İslam’ın ölçü kıldığı hicap, iffet, takva… Kadını batılıların düşündükleri gibi toplumdan soyutlamak için değil, ona itibar ve saygı kazandırmak içindir. İslam bu sayede kadını sınırlayarak geride bırakmamış, aksine onun özel ve değerli bir varlık olduğunu ortaya koymuştur. İslam kadını hicabıyla, iffetiyle öyle bir konuma getirmiştir ki başka hiçbir inanış ve düşünce kadına bu değeri vermemiştir. Onu hicabıyla toplumdan soyutlamamış, aksine onu seçkin ve özel bir varlık olarak görmüştür. Tıpkı bir deniz kabuğunun içindeki inci gibi. Zira özel ve değerli olan her şey gizlidir.
İlam kadının sadece erkeğin göz zevkini süsleyen bir varlık olarak değil, kişiliği ve yeteneği ile toplumda yer edinmesini, hatta hayatın her alanında kadına ihtiyaç olduğunu ve aktif olması gerektiği görüşündedir.
Bu şekilde kadını özgürleştiren ve ona şahsiyet kazandıran en mükemmel dinin adıdır İslam.

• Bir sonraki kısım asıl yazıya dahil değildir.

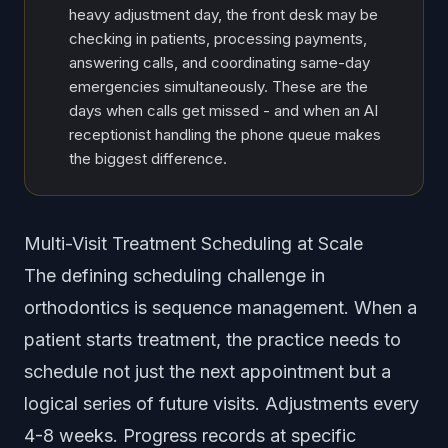
heavy adjustment day, the front desk may be
checking in patients, processing payments,
answering calls, and coordinating same-day
emergencies simultaneously. These are the
days when calls get missed - and when an AI
receptionist handling the phone queue makes
the biggest difference.
Multi-Visit Treatment Scheduling at Scale
The defining scheduling challenge in
orthodontics is sequence management. When a
patient starts treatment, the practice needs to
schedule not just the next appointment but a
logical series of future visits. Adjustments every
4-8 weeks. Progress records at specific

Zira erkeklerin göz hapsinde olmakta bir nevi esarettir.
İslam cahiliye döneminde olduğu gibi günümüzde de sözde medeni insanların gururla yaptıkları bebek katilliği olan kürtajı engellemiştir. Yani eskiden diri diri gömmek yerine diri diri parçalamak. Bu bebek ölümlerinin birçoğuna sebep olan gayri meşru yoldan çocuk sahibi olmayı engellemiştir.
İslam kadına erkekten daha çok önem vermiş, sorumluluğun çoğunu erkeğe farz kılmıştır. Öyle ki İslam’da bir kadın çocuğuna süt vermek mecburiyetinde bile değildir.
İslam kadınların birer eşya gibi kullanılıp bir köşeye atılmalarını, meydana gelen çocukların da annesiz babasız bırakılmalarını engellemiştir. Nikahla kadını himayesine almak, maddi ihtiyaçlarını karşılayarak ta güvencesi altına almakla erkeği sorumlu tutmuştur.
Şimdi soruyorum bütün bu engellemeler KISITLAMAK MIDIR? Yoksa kadını ÖZGÜRLEŞTİRMEK ve ÖZELLEŞTİRMEK Mİ?